Walmart invests $200 million in Indian mobile payment giant PhonePe

Image credit: Dustin Chambers/Bloomberg/Getty Images

PhonePe has raised an additional $200 million as part of an ongoing round, a consideration that has now helped it pull in $650 million in recent weeks despite the market slump as the Indian fintech giant fills its war chest after the recent separation from parent company Flipkart.

Walmart, which owns the majority of PhonePe, has invested $200 million in the startup. The ongoing round values ​​the Bengaluru-headquartered PhonePe at a pre-money valuation of $12 billion. PhonePe has previously said it plans to raise up to $1 billion as part of its ongoing funding round.

“We are excited about PhonePe’s future and confident in how it will continue to expand its offerings and provide Indians with access to financial services at scale. India is one of the world’s most digital, dynamic and fastest growing economies and we are pleased to have the opportunity to continue to support PhonePe,” said Judith McKenna, President and CEO of Walmart International, in a statement.

With a valuation of $12 billion, PhonePe is India’s most valuable fintech startup. It competes with Google Pay and Paytm. Paytm, which expects to hit $1 billion in revenue by March this year, is currently valued at less than $5 billion.

PhonePe dominates transactions on UPI, a network built by a coalition of retail banks in India. UPI is the most popular way Indians shop online – processing more than 8 billion transactions a month.

Seven-year-old PhonePe commands about 50% of all those transactions, and it’s not slowing down. PhonePe said last week it was processing $1 trillion worth of transactions on an annual basis. Walmart, which also owns a majority stake in e-commerce giant Flipkart, said last month that the separation of Flipkart and PhonePe was “very analogous to eBay and PayPal, where each of them operating independently can pursue their own initiatives .”

One concern for PhonePe’s growth was that the Indian regulator enforced a check on the market capitalization of each participating player, but its recent extension of the deadline until 2025 has paved the way for the startup for another two years of rapid growth. (Google’s GPay and PhonePe currently process more than 80% of all UPI transactions.)

PhonePe is also slowly becoming a distribution engine, leveraging its large 300 million user base to cross-sell products such as insurance. The startup said it plans to use the funds to also build and scale wealth management, lending, stockbroking, ONDC-based shopping and account aggregator businesses.
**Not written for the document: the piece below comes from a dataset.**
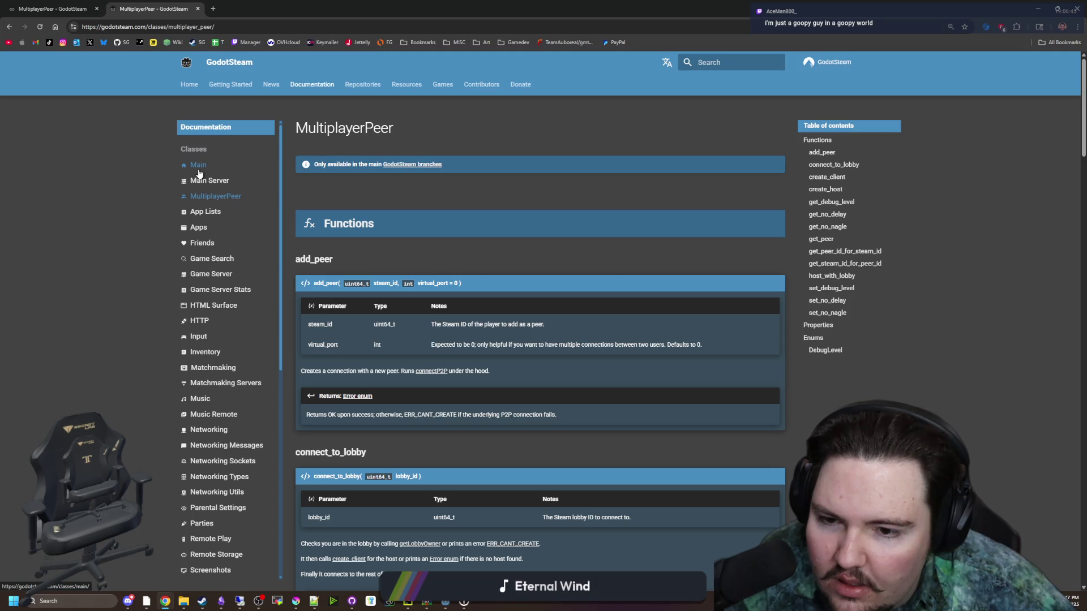
{"action": "left_click", "coordinate": [200, 173]}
Industry experts reckon PhonePe’s endgame could be to become a bank, which they say justifies the high valuation. PhonePe had revenue of $234.3 million in the first nine months of 2022.

The firm expects revenue of $325 million for calendar year 2022 and $504 million for 2023, according to a valuation report prepared by accounting firm KPMG and posted by PhonePe in January.

The startup does not expect to turn EBIDTA positive, a key measure of profitability, until calendar year 2025, KMPG wrote in its assessment report. PhonePe’s financials and metrics from the assessment report have not been previously reported.

“We would like to thank Walmart, our majority investor, for their continued support of our long-term ambitions. We are excited about the next phase of our growth as we build new offerings for Indian consumers and merchants, along with enabling financial inclusion across the nation,” Sameer Nigam, co-founder and CEO of PhonePe, said in a statement.